Data under study Block Start
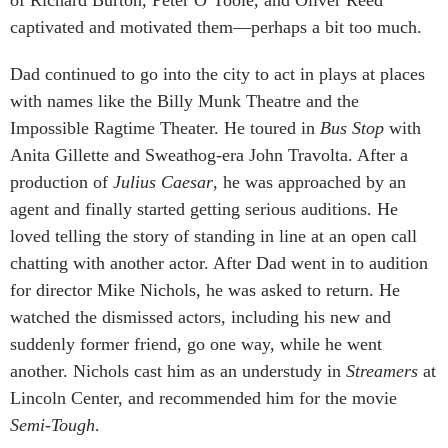
captivated and motivated them—perhaps a bit too much.
Dad continued to go into the city to act in plays at places
with names like the Billy Munk Theatre and the
Impossible Ragtime Theater. He toured in
Bus Stop
with
Anita Gillette and Sweathog-era John Travolta. After a
production of
Julius Caesar
, he was approached by an
agent and finally started getting serious auditions. He
loved telling the story of standing in line at an open call
chatting with another actor. After Dad went in to audition
for director Mike Nichols, he was asked to return. He
watched the dismissed actors, including his new and
suddenly former friend, go one way, while he went
another. Nichols cast him as an understudy in
Streamers
at
Lincoln Center, and recommended him for the movie
Semi-Tough
.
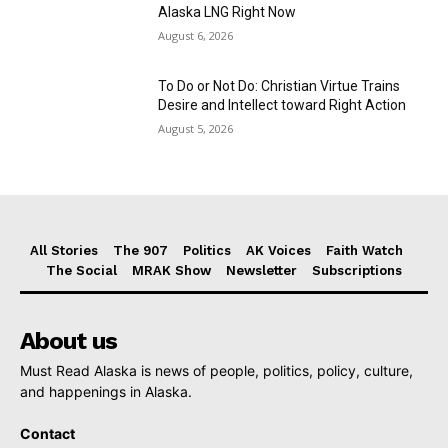
Alaska LNG Right Now
August 6, 2026
To Do or Not Do: Christian Virtue Trains
Desire and Intellect toward Right Action
August 5, 2026
All Stories
The 907
Politics
AK Voices
Faith Watch
The Social
MRAK Show
Newsletter
Subscriptions
About us
Must Read Alaska is news of people, politics, policy, culture,
and happenings in Alaska.
Contact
Data under study Block End
— Requirement —
Without copying any picture, write out the entries exactly.

— Exercise output —
captivated and motivated them—perhaps a bit too much.
Dad continued to go into the city to act in plays at places
with names like the Billy Munk Theatre and the
Impossible Ragtime Theater. He toured in
Bus Stop
with
Anita Gillette and Sweathog-era John Travolta. After a
production of
Julius Caesar
, he was approached by an
agent and finally started getting serious auditions. He
loved telling the story of standing in line at an open call
chatting with another actor. After Dad went in to audition
for director Mike Nichols, he was asked to return. He
watched the dismissed actors, including his new and
suddenly former friend, go one way, while he went
another. Nichols cast him as an understudy in
Streamers
at
Lincoln Center, and recommended him for the movie
Semi-Tough
.
Alaska LNG Right Now
August 6, 2026
To Do or Not Do: Christian Virtue Trains
Desire and Intellect toward Right Action
August 5, 2026
All Stories
The 907
Politics
AK Voices
Faith Watch
The Social
MRAK Show
Newsletter
Subscriptions
About us
Must Read Alaska is news of people, politics, policy, culture,
and happenings in Alaska.
Contact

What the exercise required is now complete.